The owner could try to hide behind the terms and conditions in relation to the problems, as many do in these situations.
In Alex’s case, the relevant terms and conditions say: ‘We will not be responsible, nor liable to you (or any holidaymakers) for any events outside the owner’s or our reasonable control, such as the breakdown of domestic appliances, plumbing, wiring, temporary invasion of pests, building works at adjacent properties, damage resulting from exceptional weather conditions or other unforeseeable circumstances…’
However, my firm view is that this does not help the property owner with their argument that they need not have notified Alex’s family of the building works at the point of booking or, at the very least, prior to the holiday commencing.
Alex and his family are clearly entitled to compensation in relation to the issues with the holiday.
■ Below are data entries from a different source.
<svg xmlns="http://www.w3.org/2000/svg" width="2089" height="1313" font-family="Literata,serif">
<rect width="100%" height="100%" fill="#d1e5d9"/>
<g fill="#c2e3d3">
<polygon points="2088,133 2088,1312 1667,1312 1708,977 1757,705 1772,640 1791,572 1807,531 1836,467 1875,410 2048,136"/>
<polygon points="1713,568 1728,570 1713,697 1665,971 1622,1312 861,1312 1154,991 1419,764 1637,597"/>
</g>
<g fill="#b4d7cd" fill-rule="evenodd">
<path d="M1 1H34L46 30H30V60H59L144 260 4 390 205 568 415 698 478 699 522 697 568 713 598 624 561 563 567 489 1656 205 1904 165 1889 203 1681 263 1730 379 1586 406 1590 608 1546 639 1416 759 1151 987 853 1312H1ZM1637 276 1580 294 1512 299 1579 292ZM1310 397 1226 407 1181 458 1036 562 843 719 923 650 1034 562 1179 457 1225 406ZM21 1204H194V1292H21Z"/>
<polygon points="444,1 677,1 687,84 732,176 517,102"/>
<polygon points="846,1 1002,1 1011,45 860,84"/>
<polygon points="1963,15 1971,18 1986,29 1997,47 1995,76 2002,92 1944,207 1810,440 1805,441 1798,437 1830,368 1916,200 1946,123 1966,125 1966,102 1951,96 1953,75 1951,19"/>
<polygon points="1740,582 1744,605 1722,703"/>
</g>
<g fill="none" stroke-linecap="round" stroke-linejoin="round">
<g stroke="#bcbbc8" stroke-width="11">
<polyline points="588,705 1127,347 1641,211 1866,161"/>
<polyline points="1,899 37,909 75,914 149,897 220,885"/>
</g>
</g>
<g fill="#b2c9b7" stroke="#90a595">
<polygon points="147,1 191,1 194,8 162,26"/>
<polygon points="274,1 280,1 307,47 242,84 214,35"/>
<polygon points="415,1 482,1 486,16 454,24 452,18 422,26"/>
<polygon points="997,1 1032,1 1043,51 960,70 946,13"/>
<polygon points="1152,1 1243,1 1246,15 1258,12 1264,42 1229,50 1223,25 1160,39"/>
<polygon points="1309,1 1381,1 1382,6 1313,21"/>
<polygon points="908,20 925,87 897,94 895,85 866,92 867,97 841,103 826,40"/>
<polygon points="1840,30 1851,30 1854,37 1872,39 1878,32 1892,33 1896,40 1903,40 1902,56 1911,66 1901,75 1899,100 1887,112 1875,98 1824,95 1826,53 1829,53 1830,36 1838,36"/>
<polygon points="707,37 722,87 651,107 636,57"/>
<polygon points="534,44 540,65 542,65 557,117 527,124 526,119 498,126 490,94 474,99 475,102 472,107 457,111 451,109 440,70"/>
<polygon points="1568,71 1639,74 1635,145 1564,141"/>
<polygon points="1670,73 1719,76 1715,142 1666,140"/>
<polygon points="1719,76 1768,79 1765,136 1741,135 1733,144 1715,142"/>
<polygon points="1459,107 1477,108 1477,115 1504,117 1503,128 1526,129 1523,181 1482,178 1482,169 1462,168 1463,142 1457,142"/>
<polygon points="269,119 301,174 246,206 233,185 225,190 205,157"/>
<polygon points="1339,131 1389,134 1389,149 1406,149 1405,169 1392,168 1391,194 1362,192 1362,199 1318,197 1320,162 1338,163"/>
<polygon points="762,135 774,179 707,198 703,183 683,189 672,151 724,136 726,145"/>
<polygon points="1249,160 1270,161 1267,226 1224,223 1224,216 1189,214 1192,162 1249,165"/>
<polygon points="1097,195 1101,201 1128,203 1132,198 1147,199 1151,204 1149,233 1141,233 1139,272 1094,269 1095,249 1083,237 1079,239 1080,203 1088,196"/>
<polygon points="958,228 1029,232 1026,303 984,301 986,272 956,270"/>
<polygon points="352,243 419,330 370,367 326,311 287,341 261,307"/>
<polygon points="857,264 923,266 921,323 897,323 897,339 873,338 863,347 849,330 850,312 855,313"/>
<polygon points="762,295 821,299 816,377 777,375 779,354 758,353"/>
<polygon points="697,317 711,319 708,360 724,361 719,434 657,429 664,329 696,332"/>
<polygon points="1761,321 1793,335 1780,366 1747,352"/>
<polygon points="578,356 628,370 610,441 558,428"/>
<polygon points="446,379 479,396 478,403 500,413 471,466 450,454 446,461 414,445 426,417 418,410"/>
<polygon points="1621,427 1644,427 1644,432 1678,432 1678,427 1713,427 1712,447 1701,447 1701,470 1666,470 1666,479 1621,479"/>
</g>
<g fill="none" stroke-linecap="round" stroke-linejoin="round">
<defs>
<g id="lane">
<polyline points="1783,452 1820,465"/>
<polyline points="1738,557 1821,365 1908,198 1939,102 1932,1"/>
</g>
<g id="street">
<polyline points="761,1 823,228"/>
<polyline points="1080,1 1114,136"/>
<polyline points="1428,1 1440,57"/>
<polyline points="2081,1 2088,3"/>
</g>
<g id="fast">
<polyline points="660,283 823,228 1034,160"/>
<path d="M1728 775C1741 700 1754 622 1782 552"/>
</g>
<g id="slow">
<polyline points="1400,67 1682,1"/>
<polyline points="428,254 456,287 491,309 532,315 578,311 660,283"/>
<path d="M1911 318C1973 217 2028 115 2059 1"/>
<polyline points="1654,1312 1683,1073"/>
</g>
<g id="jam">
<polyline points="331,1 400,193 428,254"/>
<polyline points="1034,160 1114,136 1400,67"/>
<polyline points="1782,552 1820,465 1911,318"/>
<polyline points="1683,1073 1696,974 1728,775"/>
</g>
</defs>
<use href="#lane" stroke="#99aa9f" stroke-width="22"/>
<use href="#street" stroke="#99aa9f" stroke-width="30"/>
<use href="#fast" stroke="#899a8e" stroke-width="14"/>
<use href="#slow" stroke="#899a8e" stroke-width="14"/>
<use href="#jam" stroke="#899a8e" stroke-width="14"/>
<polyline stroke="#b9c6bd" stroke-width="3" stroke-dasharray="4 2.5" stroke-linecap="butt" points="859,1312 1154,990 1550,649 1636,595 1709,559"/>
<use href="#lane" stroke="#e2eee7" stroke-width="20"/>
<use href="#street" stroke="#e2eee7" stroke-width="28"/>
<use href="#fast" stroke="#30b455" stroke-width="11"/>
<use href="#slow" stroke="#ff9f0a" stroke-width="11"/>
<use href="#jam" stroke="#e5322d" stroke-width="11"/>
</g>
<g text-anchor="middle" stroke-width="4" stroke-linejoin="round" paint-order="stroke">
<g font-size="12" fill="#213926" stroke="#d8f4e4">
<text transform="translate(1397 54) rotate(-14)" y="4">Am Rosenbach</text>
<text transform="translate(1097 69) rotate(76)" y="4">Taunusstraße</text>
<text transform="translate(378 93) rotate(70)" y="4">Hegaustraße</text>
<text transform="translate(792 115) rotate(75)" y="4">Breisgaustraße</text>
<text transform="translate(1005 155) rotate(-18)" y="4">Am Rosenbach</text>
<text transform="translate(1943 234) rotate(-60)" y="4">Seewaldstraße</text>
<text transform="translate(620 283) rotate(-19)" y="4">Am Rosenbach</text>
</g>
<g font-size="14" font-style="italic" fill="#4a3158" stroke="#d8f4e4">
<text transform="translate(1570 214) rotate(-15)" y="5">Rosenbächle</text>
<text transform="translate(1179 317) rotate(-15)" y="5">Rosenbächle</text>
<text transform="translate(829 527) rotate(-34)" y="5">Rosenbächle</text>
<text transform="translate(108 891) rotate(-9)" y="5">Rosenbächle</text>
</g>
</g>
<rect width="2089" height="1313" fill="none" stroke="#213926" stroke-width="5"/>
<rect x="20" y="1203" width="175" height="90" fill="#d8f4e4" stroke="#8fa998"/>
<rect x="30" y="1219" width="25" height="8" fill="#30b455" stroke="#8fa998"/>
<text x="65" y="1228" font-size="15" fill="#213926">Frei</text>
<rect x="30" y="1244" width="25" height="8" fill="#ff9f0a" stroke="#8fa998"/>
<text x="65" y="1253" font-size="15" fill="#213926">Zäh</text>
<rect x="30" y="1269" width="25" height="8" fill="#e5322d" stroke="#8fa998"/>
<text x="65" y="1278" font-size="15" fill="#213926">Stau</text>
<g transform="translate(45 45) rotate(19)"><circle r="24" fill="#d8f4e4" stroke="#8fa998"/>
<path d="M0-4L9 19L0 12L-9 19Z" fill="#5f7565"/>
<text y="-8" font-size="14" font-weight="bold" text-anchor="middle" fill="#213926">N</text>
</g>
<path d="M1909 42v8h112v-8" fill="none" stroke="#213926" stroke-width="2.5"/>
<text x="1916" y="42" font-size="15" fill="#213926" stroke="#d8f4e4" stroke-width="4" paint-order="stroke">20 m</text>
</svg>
If they had chosen to refuse to stay at the accommodation, they could have claimed a full refund and potentially compensation for the inconvenience and any expenses incurred as a consequence of the property owner’s breach of contract.
As they continued to stay at the accommodation, the compensation will have taken the form of a price reduction, as had already been offered. To calculate the amount, Alex would have needed to consider the extent of the family’s loss of enjoyment of the holiday, and ultimately the diminution in value.
I note that 20 per cent has been offered and accepted. But in the circumstances here, I feel this was too little and should have been rejected.
Ultimately, in these situations you need to consider how much a court would award, as this would be the next step if the compensation amount could not be agreed.
There is no hard-and-fast rule on the amount of compensation that will be awarded but I would expect to see it at around 35-40 per cent.
Finally, when you suffer a holiday disaster, as Alex did, you should first build an evidence file to substantiate all the issues. This should include photographs, videos and anything else that demonstrates the problem.
It’s also important to notify the holiday provider/organiser/property owner immediately and not leave it until you get home.
If this does not get you the redress you are looking for, the next step would be a claim to what is commonly referred to as the ‘small claims court’ — a relatively straightforward, cheap court process for claims under £10,000 in value, where typically the parties represent themselves.